One Way to Distinguish Between AI and Gen AI
Since the emergence of widely available Gen AI (aka Generative AI) solutions (OpenAI’s ChatGPT, Google’s Gemini, Anthropic’s Claude, Meta’s Meta AI, and others), there has been a fair amount of confusion (in the general media and even in some trade media) between what is “AI” and what is “Gen AI.”
Here is a suggestion of how to distinguish between the two.
Artificial Intelligence (AI) is a set of procedures and capabilities that data scientists use to analyze large sets of data and information to guide decision-making. These procedures and capabilities include machine learning, neural networks, deep learning, and machine vision.
- To distinguish Artificial Intelligence, this blog will use the term Making a Decision AI.
In Figure 1 below, an underwriting group is using Making a Decision AI to determine whether a submission should be straight through processed through the entire underwriting cycle. Various sources of internal and external data and information are analyzed using data science, which in this case leads to a simple “yes, approve straight through processing” decision.
Figure 1. Making a Decision AI
Making a Decision AI could also be used in multiple lower level processes within underwriting. Examples include:
- Determining whether a submission fits into an insurer's appetite
- Analyzing aerial imagery of a property for indications of hazardous material or conditions that would preclude coverage.
Celent has defined Gen AI as “AI systems that can generate new content based on patterns learned from existing data. This can include text, images, music, or other forms of media.”
- To distinguish Gen AI, this blog will focus on the text and data processing capabilities of Gen AI using the term Summarizing and Organizing Gen AI.
In Figure 2 below, an underwriting group is using Summarizing and Organizing Gen AI to provide a human underwriter with a set of positive, neutral, and negative considerations concerning the advisability of seeking additional external information for a submission. (Accessing such information will likely have financial costs.) To create the positive/neutral/negative set of considerations, a Gen AI system consumes a broad set of currently available internal and external data and information. Making the actual decision (to seek additional external data) remains the responsibility of a human underwriter.
Figure 2. Summarizing and Organizing Gen AI
A well-trained and well-governed Summarizing and Organizing Gen AI system could provide underwriting value in several ways, for example summarizing and organizing:
- Documents in a submission package (loss runs, property addresses, employee counts and types, ownership)

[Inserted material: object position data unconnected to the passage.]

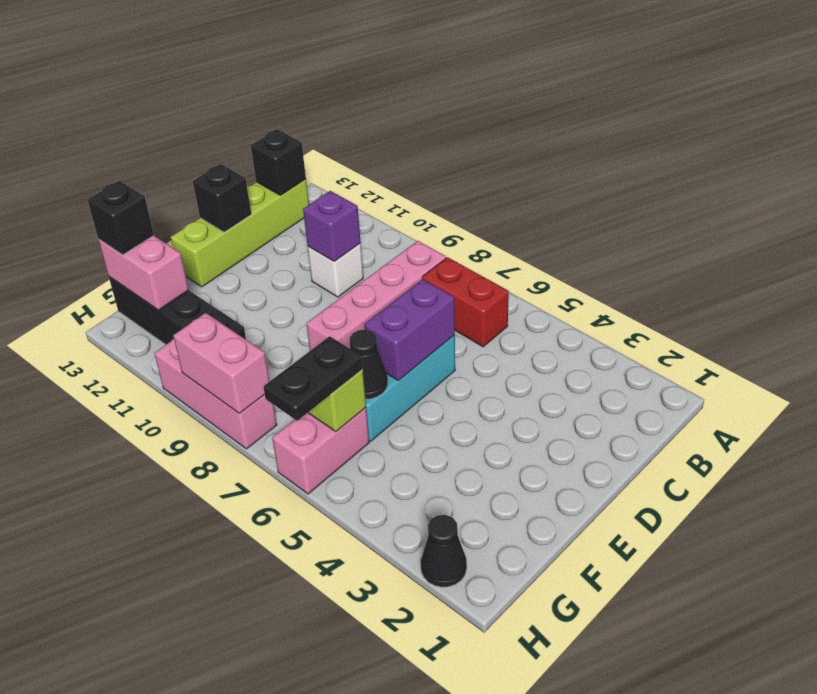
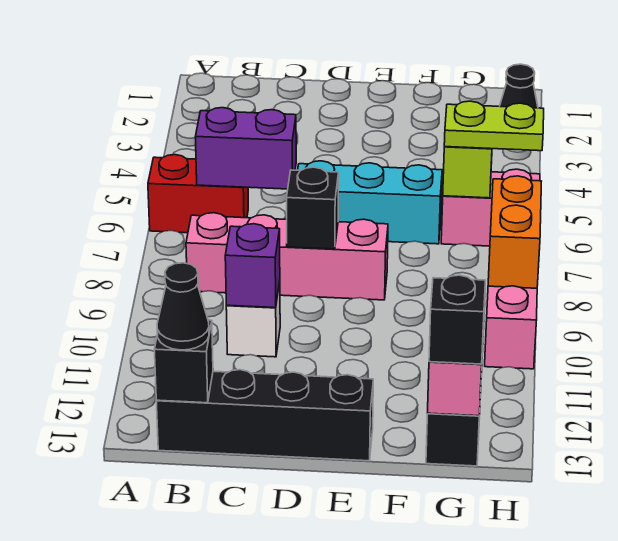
red 1x2 brick [422,257,509,347] -> red 1x2 brick turned to [148,155,248,233]
lime 1x4 brick [171,179,309,287] -> black 1x4 brick [156,370,373,461]
purple 1x2 brick [364,279,455,381] -> purple 1x2 brick moved to [195,108,296,189]
black 1x1 brick [193,164,251,232] -> black 1x1 brick moved to [287,167,339,249]
black 1x1 cone [350,330,388,399] -> black 1x1 cone moved to [157,263,209,350]
black 1x2 plate [264,336,363,421] -> lime 1x2 plate [444,101,544,151]
pink 1x2 brick [173,313,270,414] -> orange 1x2 brick [488,176,541,288]

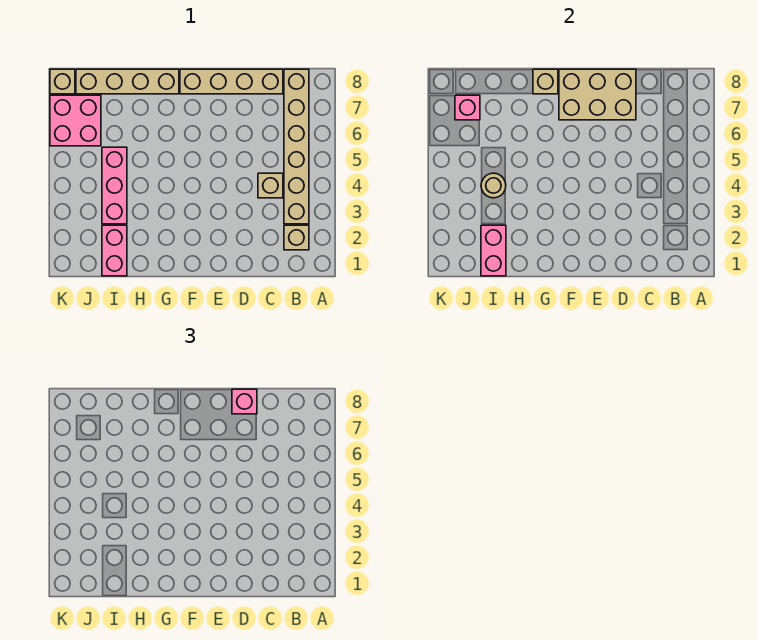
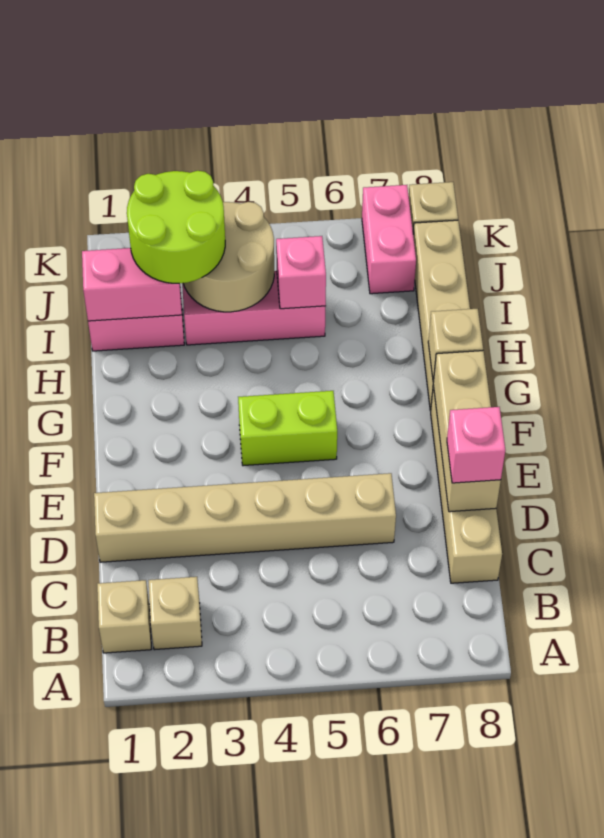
tan 1x6 brick [284,69,309,224] -> tan 1x6 brick moved to [94,473,396,562]
tan 1x1 brick [258,173,283,198] -> tan 1x1 brick moved to [97,580,151,653]
tan 2x3 brick [559,69,636,120] -> tan 1x3 brick [433,351,501,512]
none -> lime 1x2 brick [238,391,337,466]
none -> lime 2x2 round brick [127,171,225,283]
tan 1x1 round brick [481,173,506,198] -> tan 2x2 round brick [183,202,274,312]
pink 2x2 brick [50,95,101,146] -> pink 1x2 brick [362,185,416,294]
pink 1x1 brick [455,95,480,120] -> pink 1x1 brick moved to [276,236,326,309]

- Internally available data, such as claim experience, location changes during the policy term, or vehicles for renewals
- External data, such as NAICS numbers, D&B reports, and proximity to various environmental hazards
Both Making a Decision AI and Summarizing and Organizing Gen AI can play a value-creating role in multiple insurance processing use cases.
Note: There are other forms of Gen AI which perform other functions: for example, the ability of GitHub Copilot and similar models, which can assist in the creation of program code. These other forms and capabilities are beyond the scope of this blog.